The chemically inducible dimerization-based constructs were then linked to actin polymerization by fusing the FKBP-rifampicin binding domain to a re-engineered domain of ActA, an actin assembly-inducing protein. This system was used to study the asymmetric and stochastic deformities that occur on the giant unilamellar vesicle boundaries due to actin polymerization.

The role of actin polymerization in membrane deformation was confirmed using the toxin latrunculin A, which prevents actin assembly by binding and depolymerizing G- and F-actin, respectively.
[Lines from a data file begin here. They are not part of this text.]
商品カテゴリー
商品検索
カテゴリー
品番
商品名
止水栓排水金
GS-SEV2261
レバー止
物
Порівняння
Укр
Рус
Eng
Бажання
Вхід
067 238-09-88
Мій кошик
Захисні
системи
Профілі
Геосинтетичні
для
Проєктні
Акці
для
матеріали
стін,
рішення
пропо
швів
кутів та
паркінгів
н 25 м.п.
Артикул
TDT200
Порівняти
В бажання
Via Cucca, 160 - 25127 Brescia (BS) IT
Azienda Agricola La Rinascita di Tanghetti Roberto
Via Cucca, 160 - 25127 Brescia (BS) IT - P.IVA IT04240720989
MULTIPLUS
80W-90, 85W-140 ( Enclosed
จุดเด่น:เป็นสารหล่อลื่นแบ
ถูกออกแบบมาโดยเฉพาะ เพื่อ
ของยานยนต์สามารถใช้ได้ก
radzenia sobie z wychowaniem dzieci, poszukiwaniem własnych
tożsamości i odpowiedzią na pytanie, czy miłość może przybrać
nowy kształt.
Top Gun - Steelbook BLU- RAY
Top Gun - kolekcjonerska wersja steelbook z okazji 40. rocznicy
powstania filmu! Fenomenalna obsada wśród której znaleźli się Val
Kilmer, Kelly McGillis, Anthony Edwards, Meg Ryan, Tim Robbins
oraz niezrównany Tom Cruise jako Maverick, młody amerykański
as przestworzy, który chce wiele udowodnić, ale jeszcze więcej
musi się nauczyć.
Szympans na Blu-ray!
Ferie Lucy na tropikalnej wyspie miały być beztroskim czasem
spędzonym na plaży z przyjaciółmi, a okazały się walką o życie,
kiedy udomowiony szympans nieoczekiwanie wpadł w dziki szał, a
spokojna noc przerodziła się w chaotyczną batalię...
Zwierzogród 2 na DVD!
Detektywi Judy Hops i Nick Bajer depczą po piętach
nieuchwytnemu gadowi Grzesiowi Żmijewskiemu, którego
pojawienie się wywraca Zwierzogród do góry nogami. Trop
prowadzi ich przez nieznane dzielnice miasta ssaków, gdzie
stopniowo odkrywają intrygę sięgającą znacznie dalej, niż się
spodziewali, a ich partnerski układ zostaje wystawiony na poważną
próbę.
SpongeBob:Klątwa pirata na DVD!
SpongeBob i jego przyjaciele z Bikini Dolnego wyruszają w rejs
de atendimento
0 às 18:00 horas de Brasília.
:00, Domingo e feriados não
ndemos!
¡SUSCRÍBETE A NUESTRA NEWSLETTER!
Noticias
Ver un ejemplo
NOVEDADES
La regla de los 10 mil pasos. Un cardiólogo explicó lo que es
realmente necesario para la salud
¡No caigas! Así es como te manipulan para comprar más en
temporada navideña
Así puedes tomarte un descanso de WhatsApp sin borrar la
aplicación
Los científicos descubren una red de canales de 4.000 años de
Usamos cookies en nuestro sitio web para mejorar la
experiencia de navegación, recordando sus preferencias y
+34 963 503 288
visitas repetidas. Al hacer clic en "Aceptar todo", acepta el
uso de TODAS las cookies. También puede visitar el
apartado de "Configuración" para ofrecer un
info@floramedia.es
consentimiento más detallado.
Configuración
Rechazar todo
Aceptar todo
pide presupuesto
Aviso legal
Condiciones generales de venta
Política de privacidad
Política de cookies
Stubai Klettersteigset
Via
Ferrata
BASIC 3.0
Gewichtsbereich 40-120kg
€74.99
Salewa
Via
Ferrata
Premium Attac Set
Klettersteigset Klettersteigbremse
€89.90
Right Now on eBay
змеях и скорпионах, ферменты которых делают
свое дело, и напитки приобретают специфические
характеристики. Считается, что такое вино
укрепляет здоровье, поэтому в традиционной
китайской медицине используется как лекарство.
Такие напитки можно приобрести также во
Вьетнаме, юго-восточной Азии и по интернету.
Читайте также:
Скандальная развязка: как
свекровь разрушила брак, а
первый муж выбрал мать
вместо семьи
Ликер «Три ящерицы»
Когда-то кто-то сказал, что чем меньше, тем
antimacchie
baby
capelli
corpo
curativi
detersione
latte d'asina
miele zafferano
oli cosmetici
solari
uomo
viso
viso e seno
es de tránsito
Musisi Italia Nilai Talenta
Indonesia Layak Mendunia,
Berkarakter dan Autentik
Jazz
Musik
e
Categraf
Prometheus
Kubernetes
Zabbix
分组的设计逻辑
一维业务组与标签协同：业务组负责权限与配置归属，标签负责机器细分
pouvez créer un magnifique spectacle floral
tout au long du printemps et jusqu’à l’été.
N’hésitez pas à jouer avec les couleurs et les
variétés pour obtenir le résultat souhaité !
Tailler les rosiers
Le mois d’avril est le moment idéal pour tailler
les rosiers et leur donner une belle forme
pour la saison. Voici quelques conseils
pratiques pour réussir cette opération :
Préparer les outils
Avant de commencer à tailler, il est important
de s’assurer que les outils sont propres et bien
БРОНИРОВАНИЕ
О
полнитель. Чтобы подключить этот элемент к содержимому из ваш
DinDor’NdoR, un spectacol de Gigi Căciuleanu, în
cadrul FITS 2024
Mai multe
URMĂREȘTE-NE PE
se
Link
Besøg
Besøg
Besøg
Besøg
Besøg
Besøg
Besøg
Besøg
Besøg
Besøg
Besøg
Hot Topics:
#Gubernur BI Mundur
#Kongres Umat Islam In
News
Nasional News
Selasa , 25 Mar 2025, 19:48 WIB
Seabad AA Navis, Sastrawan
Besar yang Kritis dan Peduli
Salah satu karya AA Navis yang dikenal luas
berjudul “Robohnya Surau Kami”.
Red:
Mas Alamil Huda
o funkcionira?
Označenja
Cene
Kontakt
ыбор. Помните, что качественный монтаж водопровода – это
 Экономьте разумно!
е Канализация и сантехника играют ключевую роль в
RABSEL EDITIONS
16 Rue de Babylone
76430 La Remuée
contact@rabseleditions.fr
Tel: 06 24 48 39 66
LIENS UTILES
Kymographs, which graphically represent spatial changes over time, were built for studying actin fluorescence and membrane curvature over time.

Correlations between ActA and actin were analyzed to determine whether the distribution of ActA upstream influenced actin nucleation heterogeneity. Similar analyses were conducted to determine if membrane curvature was associated with actin and ActA protein.

Major Findings

The study showed that the synthetic platform consisting of a giant unilamellar vesicle and an actuation and sensing model that can be modulated using chemical cues could spatiotemporally control the lipid and protein modules to achieve symmetry breaking.

The findings established that a design without phase-separated lipids, myosin, and capping protein, which was previously considered essential, could produce symmetry breaking in physiologically relevant contexts, such as chemotaxis.

Using the synthetic platform, the researchers demonstrated how external chemical cues applied in an undirected manner resulted in the polymerization of actin and asymmetric deformations in the membrane.

Furthermore, these deformations in the membrane and actin polymerization were not correlated with biochemical cues found upstream.

Contrary to previous studies that suggested that myosin or capping protein were required to break the actin symmetry, the present study showed that amplifying the signal through upstream chemical components, such as actin-related protein 2/3, was sufficient to break the actin symmetry.

Conclusions

To conclude, the study demonstrated that the synthetic platform comprising an actuation and sensing model and a giant unilamellar vesicle could be used to study chemical cue-induced symmetry breaking.

Furthermore, the platform allows the localization of the molecular components during symmetry breaking to be visualized spatiotemporally, improving our understanding of cellular processes such as chemotaxis and cell division.

The findings reported that symmetry breaking and membrane deformation occur when chemical cues are applied externally, causing actin polymerization without myosin or capping protein.